By Alexa Hyman
According to Dr. Fritz Grupe, founder of MyMajors.com, 80 percent of students entering college have yet to choose a major. Beginning this year, Albion College will host a weeklong event to help students decide what major is right for them.
Between Feb. fourth and eighth, faculty members worked to plan daily events to represent different fields students can learn more about and choose to study during their four years at Albion. These different events make up Declare-A-Major Week, which collected 45 declarations of majors and minors by the final day.
“Currently, we have 119 sophomores and another dozen or so juniors or seniors who are undeclared,” said John Woell, associate dean and founder of the event.
Woell says he has a personal stake in this, as well. He struggled to choose a major in college and changed his mind five times on which field he’d like to study.

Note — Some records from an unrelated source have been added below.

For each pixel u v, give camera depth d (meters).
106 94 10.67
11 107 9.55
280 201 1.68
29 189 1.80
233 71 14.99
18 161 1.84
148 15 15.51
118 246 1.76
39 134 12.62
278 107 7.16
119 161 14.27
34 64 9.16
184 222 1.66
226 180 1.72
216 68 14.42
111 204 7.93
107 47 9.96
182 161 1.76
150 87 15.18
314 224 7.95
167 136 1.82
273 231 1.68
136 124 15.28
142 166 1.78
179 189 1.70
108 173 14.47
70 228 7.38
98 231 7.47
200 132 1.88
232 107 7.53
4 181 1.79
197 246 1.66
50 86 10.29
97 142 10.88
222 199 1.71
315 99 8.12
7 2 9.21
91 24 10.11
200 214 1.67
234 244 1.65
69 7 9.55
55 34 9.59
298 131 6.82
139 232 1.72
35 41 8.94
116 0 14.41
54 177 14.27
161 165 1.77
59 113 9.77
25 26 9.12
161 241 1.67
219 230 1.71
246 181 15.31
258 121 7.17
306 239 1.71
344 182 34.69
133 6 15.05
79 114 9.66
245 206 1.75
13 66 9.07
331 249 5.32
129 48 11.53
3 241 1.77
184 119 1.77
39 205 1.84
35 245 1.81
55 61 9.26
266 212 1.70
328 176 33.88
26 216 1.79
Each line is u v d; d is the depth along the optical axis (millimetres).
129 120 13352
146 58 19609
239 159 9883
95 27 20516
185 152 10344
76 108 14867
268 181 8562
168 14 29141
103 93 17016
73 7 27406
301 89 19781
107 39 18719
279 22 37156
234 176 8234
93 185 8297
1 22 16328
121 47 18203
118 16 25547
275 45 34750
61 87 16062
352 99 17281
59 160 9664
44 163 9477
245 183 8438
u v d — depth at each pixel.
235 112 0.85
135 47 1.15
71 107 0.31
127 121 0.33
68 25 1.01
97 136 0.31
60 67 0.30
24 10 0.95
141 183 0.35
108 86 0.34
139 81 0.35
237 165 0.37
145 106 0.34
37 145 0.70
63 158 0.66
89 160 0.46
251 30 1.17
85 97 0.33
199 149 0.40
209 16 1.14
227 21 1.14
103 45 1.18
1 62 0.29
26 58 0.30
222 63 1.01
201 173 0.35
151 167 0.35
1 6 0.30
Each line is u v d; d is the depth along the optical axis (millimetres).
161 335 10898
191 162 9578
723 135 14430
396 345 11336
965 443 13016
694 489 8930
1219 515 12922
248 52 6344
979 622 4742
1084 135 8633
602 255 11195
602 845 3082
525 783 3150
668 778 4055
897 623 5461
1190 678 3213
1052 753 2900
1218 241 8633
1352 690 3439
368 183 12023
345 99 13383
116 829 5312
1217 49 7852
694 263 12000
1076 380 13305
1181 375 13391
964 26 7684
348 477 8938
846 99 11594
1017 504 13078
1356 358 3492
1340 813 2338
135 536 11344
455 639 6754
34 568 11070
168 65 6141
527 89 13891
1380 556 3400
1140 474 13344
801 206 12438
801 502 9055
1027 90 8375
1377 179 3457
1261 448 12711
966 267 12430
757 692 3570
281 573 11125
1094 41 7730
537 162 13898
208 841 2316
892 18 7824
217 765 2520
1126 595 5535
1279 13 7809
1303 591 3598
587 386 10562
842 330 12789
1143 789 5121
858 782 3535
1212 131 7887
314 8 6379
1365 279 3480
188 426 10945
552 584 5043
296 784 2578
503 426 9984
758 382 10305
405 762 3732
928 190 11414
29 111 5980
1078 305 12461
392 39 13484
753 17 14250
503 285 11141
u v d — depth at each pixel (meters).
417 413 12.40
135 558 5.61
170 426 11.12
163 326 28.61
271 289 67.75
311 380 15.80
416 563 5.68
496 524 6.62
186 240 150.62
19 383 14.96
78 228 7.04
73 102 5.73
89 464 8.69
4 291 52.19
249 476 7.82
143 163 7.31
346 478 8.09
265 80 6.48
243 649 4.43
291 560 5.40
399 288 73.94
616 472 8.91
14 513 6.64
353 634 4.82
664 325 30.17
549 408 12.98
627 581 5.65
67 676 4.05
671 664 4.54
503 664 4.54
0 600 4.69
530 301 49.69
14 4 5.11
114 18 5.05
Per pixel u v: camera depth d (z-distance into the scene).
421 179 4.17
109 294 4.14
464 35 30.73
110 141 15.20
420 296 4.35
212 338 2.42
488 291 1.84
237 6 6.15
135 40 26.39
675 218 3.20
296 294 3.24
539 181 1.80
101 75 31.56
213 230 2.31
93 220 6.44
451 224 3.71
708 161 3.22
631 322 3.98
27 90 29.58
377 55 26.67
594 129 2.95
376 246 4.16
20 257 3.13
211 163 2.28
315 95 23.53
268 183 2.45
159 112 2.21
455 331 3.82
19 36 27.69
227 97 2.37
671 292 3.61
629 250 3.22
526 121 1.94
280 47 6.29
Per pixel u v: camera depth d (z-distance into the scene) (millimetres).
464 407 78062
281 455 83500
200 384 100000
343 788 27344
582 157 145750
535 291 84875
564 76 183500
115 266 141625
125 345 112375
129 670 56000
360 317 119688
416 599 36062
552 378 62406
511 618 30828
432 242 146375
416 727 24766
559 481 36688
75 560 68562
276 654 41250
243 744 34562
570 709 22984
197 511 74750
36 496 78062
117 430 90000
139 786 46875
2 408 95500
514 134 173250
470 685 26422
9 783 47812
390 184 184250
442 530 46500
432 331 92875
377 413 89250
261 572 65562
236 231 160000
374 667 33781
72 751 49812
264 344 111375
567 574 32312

“We wanted Declare-A-Major Week to make the exploration of options easier and more open and less reliant on the personal and sometimes coincidental contact that students have with faculty,” Woell said.
The event was also aimed to transition students from their original F.Y.E. advisor and match them with an advisor appropriate to their field of interest.
“I think it’s good to have an opportunity where students can be celebrated for making a decision that is an important one,” said Ian MacInnes, chair of the English department.
Students who have not declared by the end of their sophomore year are more likely not to return to school fall of their junior year. Woell said the event worked to prevent this national occurrence.
“The goals are pretty straightforward: help students explore their options and connect their values to a field of study, make declaring a major and finding an advisor easy and straightforward, get students attached to good departmental advisors and have a little fun and good snacks along the way,” Woell said. “By the way, education’s popcorn yesterday was really tasty!”
This event also catered to students who have already made commitments to certain institutes on campus.
“It’s still important to explore all of the opportunities at a place like Albion to make sure that the major they want to pick is right for them,” said Emily Nolan, director of the Carl A. Gerstacker Institute. “I think it’s a great opportunity where it’s easy for them to meet with departments and do a little exploration.”
Faculty members were able to clarify with students visiting their tables about what different majors or minors included and which would best fit their interests and classes already taken.
“In the end, it is all about the Albion Advantage – connecting students and their values to their future successes, whether these are internships, research opportunities, jobs or graduate schools,” Woell said.